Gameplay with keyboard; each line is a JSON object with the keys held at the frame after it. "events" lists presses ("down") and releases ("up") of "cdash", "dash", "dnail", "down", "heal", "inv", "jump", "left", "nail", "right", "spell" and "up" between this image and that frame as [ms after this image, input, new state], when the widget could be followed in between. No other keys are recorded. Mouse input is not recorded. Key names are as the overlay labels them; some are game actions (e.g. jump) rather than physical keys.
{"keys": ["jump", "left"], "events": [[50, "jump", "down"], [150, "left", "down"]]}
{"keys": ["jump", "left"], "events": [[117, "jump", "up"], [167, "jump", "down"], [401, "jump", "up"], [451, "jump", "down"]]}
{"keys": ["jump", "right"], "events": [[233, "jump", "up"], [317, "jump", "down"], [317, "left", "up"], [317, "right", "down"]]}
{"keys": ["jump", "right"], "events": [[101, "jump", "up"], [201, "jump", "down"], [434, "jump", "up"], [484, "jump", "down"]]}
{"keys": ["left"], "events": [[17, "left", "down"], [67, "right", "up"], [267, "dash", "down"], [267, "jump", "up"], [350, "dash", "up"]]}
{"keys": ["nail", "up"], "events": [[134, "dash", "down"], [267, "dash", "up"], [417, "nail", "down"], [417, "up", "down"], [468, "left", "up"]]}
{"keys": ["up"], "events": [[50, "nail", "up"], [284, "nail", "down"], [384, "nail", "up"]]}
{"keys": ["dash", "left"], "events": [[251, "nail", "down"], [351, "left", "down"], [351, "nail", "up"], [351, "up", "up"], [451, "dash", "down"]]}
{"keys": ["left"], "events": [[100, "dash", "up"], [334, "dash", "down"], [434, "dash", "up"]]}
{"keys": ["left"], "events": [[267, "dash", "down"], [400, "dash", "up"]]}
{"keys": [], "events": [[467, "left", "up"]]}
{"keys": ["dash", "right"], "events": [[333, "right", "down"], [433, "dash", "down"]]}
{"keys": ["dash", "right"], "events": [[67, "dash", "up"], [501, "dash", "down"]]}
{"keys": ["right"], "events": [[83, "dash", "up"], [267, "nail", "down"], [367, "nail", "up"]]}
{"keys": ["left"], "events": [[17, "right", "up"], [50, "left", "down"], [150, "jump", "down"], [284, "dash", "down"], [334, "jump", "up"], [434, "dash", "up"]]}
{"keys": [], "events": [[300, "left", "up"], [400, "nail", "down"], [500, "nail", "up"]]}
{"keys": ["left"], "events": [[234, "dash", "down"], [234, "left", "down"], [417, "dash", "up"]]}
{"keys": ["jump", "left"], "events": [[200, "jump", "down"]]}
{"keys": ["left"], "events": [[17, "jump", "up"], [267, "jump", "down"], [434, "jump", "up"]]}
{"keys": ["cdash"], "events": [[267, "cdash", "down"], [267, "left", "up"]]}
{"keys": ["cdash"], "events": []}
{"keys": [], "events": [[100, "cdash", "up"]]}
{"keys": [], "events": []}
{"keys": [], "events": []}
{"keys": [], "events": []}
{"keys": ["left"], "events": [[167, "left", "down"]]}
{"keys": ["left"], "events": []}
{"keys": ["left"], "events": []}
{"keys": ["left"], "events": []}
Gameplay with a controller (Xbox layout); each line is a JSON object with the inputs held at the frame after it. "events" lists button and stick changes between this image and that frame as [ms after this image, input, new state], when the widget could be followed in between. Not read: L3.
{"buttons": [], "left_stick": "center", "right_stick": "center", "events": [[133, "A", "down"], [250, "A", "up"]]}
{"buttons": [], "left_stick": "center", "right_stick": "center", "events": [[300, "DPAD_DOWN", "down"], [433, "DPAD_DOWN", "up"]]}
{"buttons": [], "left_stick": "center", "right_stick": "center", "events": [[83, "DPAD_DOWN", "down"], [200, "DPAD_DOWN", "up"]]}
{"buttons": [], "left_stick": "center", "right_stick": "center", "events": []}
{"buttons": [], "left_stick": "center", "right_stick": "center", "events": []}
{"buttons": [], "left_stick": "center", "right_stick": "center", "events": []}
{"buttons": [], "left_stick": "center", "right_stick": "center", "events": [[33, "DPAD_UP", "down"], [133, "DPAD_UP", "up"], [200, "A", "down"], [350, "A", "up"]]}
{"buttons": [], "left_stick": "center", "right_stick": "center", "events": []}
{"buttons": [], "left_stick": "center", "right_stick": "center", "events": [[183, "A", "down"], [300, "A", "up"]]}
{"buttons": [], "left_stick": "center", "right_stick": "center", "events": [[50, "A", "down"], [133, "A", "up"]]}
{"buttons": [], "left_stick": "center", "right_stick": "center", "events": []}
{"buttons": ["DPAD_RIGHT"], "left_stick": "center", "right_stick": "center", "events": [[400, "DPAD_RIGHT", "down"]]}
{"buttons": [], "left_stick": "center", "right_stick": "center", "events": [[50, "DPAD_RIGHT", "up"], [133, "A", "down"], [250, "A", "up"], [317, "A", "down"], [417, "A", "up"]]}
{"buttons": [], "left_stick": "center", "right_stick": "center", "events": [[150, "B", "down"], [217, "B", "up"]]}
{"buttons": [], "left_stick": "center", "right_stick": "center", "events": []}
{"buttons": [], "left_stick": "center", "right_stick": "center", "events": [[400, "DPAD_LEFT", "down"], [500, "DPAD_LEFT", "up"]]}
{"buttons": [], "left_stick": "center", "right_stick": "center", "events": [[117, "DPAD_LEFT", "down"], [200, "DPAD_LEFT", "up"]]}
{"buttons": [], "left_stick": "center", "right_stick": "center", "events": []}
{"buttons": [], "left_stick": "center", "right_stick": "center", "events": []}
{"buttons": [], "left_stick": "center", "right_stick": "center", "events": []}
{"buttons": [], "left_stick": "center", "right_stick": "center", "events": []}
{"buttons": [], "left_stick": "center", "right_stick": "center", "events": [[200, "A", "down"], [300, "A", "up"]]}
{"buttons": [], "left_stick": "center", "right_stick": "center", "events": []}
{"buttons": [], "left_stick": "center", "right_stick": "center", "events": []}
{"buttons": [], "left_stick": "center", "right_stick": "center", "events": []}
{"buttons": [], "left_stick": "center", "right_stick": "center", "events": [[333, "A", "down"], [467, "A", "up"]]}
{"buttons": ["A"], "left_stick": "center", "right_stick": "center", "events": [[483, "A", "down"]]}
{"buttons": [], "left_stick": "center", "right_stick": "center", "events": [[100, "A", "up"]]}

DIRECTIONS FOR THIS TASK – Transcribe each record shown above, exactly.

RESULT –
Gameplay with keyboard; each line is a JSON object with the keys held at the frame after it. "events" lists presses ("down") and releases ("up") of "cdash", "dash", "dnail", "down", "heal", "inv", "jump", "left", "nail", "right", "spell" and "up" between this image and that frame as [ms after this image, input, new state], when the widget could be followed in between. No other keys are recorded. Mouse input is not recorded. Key names are as the overlay labels them; some are game actions (e.g. jump) rather than physical keys.
{"keys": ["jump", "left"], "events": [[50, "jump", "down"], [150, "left", "down"]]}
{"keys": ["jump", "left"], "events": [[117, "jump", "up"], [167, "jump", "down"], [401, "jump", "up"], [451, "jump", "down"]]}
{"keys": ["jump", "right"], "events": [[233, "jump", "up"], [317, "jump", "down"], [317, "left", "up"], [317, "right", "down"]]}
{"keys": ["jump", "right"], "events": [[101, "jump", "up"], [201, "jump", "down"], [434, "jump", "up"], [484, "jump", "down"]]}
{"keys": ["left"], "events": [[17, "left", "down"], [67, "right", "up"], [267, "dash", "down"], [267, "jump", "up"], [350, "dash", "up"]]}
{"keys": ["nail", "up"], "events": [[134, "dash", "down"], [267, "dash", "up"], [417, "nail", "down"], [417, "up", "down"], [468, "left", "up"]]}
{"keys": ["up"], "events": [[50, "nail", "up"], [284, "nail", "down"], [384, "nail", "up"]]}
{"keys": ["dash", "left"], "events": [[251, "nail", "down"], [351, "left", "down"], [351, "nail", "up"], [351, "up", "up"], [451, "dash", "down"]]}
{"keys": ["left"], "events": [[100, "dash", "up"], [334, "dash", "down"], [434, "dash", "up"]]}
{"keys": ["left"], "events": [[267, "dash", "down"], [400, "dash", "up"]]}
{"keys": [], "events": [[467, "left", "up"]]}
{"keys": ["dash", "right"], "events": [[333, "right", "down"], [433, "dash", "down"]]}
{"keys": ["dash", "right"], "events": [[67, "dash", "up"], [501, "dash", "down"]]}
{"keys": ["right"], "events": [[83, "dash", "up"], [267, "nail", "down"], [367, "nail", "up"]]}
{"keys": ["left"], "events": [[17, "right", "up"], [50, "left", "down"], [150, "jump", "down"], [284, "dash", "down"], [334, "jump", "up"], [434, "dash", "up"]]}
{"keys": [], "events": [[300, "left", "up"], [400, "nail", "down"], [500, "nail", "up"]]}
{"keys": ["left"], "events": [[234, "dash", "down"], [234, "left", "down"], [417, "dash", "up"]]}
{"keys": ["jump", "left"], "events": [[200, "jump", "down"]]}
{"keys": ["left"], "events": [[17, "jump", "up"], [267, "jump", "down"], [434, "jump", "up"]]}
{"keys": ["cdash"], "events": [[267, "cdash", "down"], [267, "left", "up"]]}
{"keys": ["cdash"], "events": []}
{"keys": [], "events": [[100, "cdash", "up"]]}
{"keys": [], "events": []}
{"keys": [], "events": []}
{"keys": [], "events": []}
{"keys": ["left"], "events": [[167, "left", "down"]]}
{"keys": ["left"], "events": []}
{"keys": ["left"], "events": []}
{"keys": ["left"], "events": []}
Gameplay with a controller (Xbox layout); each line is a JSON object with the inputs held at the frame after it. "events" lists button and stick changes between this image and that frame as [ms after this image, input, new state], when the widget could be followed in between. Not read: L3.
{"buttons": [], "left_stick": "center", "right_stick": "center", "events": [[133, "A", "down"], [250, "A", "up"]]}
{"buttons": [], "left_stick": "center", "right_stick": "center", "events": [[300, "DPAD_DOWN", "down"], [433, "DPAD_DOWN", "up"]]}
{"buttons": [], "left_stick": "center", "right_stick": "center", "events": [[83, "DPAD_DOWN", "down"], [200, "DPAD_DOWN", "up"]]}
{"buttons": [], "left_stick": "center", "right_stick": "center", "events": []}
{"buttons": [], "left_stick": "center", "right_stick": "center", "events": []}
{"buttons": [], "left_stick": "center", "right_stick": "center", "events": []}
{"buttons": [], "left_stick": "center", "right_stick": "center", "events": [[33, "DPAD_UP", "down"], [133, "DPAD_UP", "up"], [200, "A", "down"], [350, "A", "up"]]}
{"buttons": [], "left_stick": "center", "right_stick": "center", "events": []}
{"buttons": [], "left_stick": "center", "right_stick": "center", "events": [[183, "A", "down"], [300, "A", "up"]]}
{"buttons": [], "left_stick": "center", "right_stick": "center", "events": [[50, "A", "down"], [133, "A", "up"]]}
{"buttons": [], "left_stick": "center", "right_stick": "center", "events": []}
{"buttons": ["DPAD_RIGHT"], "left_stick": "center", "right_stick": "center", "events": [[400, "DPAD_RIGHT", "down"]]}
{"buttons": [], "left_stick": "center", "right_stick": "center", "events": [[50, "DPAD_RIGHT", "up"], [133, "A", "down"], [250, "A", "up"], [317, "A", "down"], [417, "A", "up"]]}
{"buttons": [], "left_stick": "center", "right_stick": "center", "events": [[150, "B", "down"], [217, "B", "up"]]}
{"buttons": [], "left_stick": "center", "right_stick": "center", "events": []}
{"buttons": [], "left_stick": "center", "right_stick": "center", "events": [[400, "DPAD_LEFT", "down"], [500, "DPAD_LEFT", "up"]]}
{"buttons": [], "left_stick": "center", "right_stick": "center", "events": [[117, "DPAD_LEFT", "down"], [200, "DPAD_LEFT", "up"]]}
{"buttons": [], "left_stick": "center", "right_stick": "center", "events": []}
{"buttons": [], "left_stick": "center", "right_stick": "center", "events": []}
{"buttons": [], "left_stick": "center", "right_stick": "center", "events": []}
{"buttons": [], "left_stick": "center", "right_stick": "center", "events": []}
{"buttons": [], "left_stick": "center", "right_stick": "center", "events": [[200, "A", "down"], [300, "A", "up"]]}
{"buttons": [], "left_stick": "center", "right_stick": "center", "events": []}
{"buttons": [], "left_stick": "center", "right_stick": "center", "events": []}
{"buttons": [], "left_stick": "center", "right_stick": "center", "events": []}
{"buttons": [], "left_stick": "center", "right_stick": "center", "events": [[333, "A", "down"], [467, "A", "up"]]}
{"buttons": ["A"], "left_stick": "center", "right_stick": "center", "events": [[483, "A", "down"]]}
{"buttons": [], "left_stick": "center", "right_stick": "center", "events": [[100, "A", "up"]]}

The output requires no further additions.